CHAPTER XXXIV.

This incident necessarily produced a change in my views with regard to my friend. Her fortune consisted of a few hundreds of dollars, which, frugally administered, might procure decent accommodation in the country. When this was consumed, she must find subsistence in tending the big wheel or the milk-pail, unless fortune should enable me to place her in a more favourable situation. This state was, in some respects, but little different from that in which she had spent the former part of her life; but, in her father's house, these employments were dignified by being, in some degree, voluntary, and relieved by frequent intervals of recreation and leisure. Now they were likely to prove irksome and servile, in consequence of being performed for hire and imposed by necessity. Equality, parental solicitudes, and sisterly endearments, would be wanting to lighten the yoke.
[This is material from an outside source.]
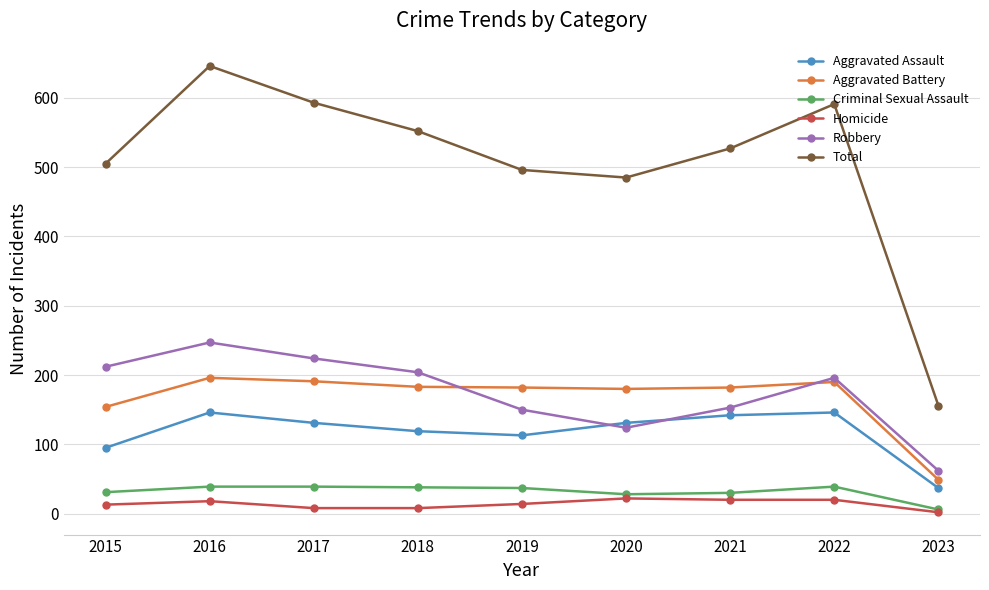

True or false: Total has a value of 312 at 2019.

False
These inconveniences, however, were imaginary. This was the school in which fortitude and independence were to be learned. Habit, and the purity of rural manners, would, likewise, create anew those ties which death had dissolved. The affections of parent and sister would be supplied by the fonder and more rational attachments of friendship. These toils were not detrimental to beauty or health. What was to be dreaded from them was their tendency to quench the spirit of liberal curiosity; to habituate the person to bodily, rather than intellectual, exertions; to supersede and create indifference or aversion to the only instruments of rational improvement, the pen and the book.

This evil, however, was at some distance from Eliza. Her present abode was quiet and serene. Here she might enjoy domestic pleasures and opportunities of mental improvement for the coming twelvemonth at least. This period would, perhaps, be sufficient for the formation of studious habits. What schemes should be adopted for this end would be determined by the destiny to which I myself should be reserved.
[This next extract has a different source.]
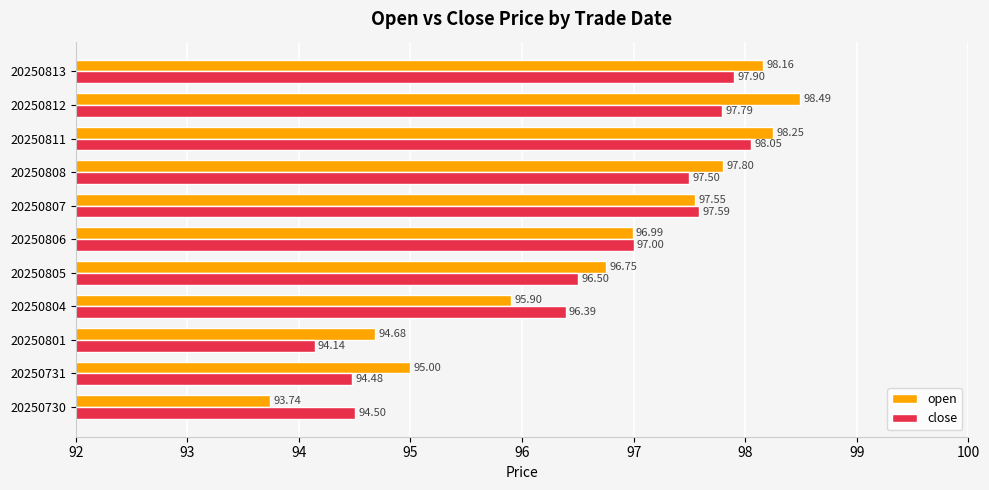

Rank the series at 20250806 from highest to lowest value.

close, open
My path was already chalked out, and my fancy now pursued it with uncommon pleasure. To reside in your family; to study your profession; to pursue some subordinate or casual mode of industry, by which I might purchase leisure for medical pursuits, for social recreations, and for the study of mankind on your busy and thronged stage, was the scope of my wishes. This destiny would not hinder punctual correspondence and occasional visits to Eliza. Her pen might be called into action, and her mind be awakened by books, and every hour be made to add to her stores of knowledge and enlarge the bounds of her capacity.

I was spiritless and gloomy when I left ——; but reflections on my future lot, and just views of the situation of my friend, insensibly restored my cheerfulness. I arrived at Mr. Curling's in the evening, and hastened to impart to Eliza the issue of my commission. It gave her uneasiness, merely as it frustrated the design, on which she had fondly mused, of residing in the city. She was somewhat consoled by my promises of being her constant correspondent and occasional visitor.

Next morning I set out on my journey hither, on foot. The way was not long; the weather, though cold, was wholesome and serene. My spirits were high, and I saw nothing in the world before me but sunshine and prosperity. I was conscious that my happiness depended not on the revolutions of nature or the caprice of man. All without was, indeed, vicissitude and uncertainty; but within my bosom was a centre not to be shaken or removed. My purposes were honest and steadfast. Every sense was the inlet of pleasure, because it was the avenue of knowledge; and my soul brooded over the world to ideas, and glowed with exultation at the grandeur and beauty of its own creations.

This felicity was too rapturous to be of long duration. I gradually descended from these heights; and the remembrance of past incidents, connected with the images of your family, to which I was returning, led my thoughts into a different channel. Welbeck and the unhappy girl whom he had betrayed; Mrs. Villars and Wallace, were recollected anew. The views which I had formed, for determining the fate and affording assistance to Clemenza, were recalled. My former resolutions with regard to her had been suspended by the uncertainty in which the fate of the Hadwins was, at that time, wrapped. Had it not become necessary wholly to lay aside these resolutions?

That, indeed, was an irksome conclusion. No wonder that I struggled to repel it; that I fostered the doubt whether money was the only instrument of benefit; whether caution, and fortitude, and knowledge, were not the genuine preservatives from evil. Had I not the means in my hands of dispelling her fatal ignorance of Welbeck and of those with whom she resided? Was I not authorized, by my previous though slender intercourse, to seek her presence?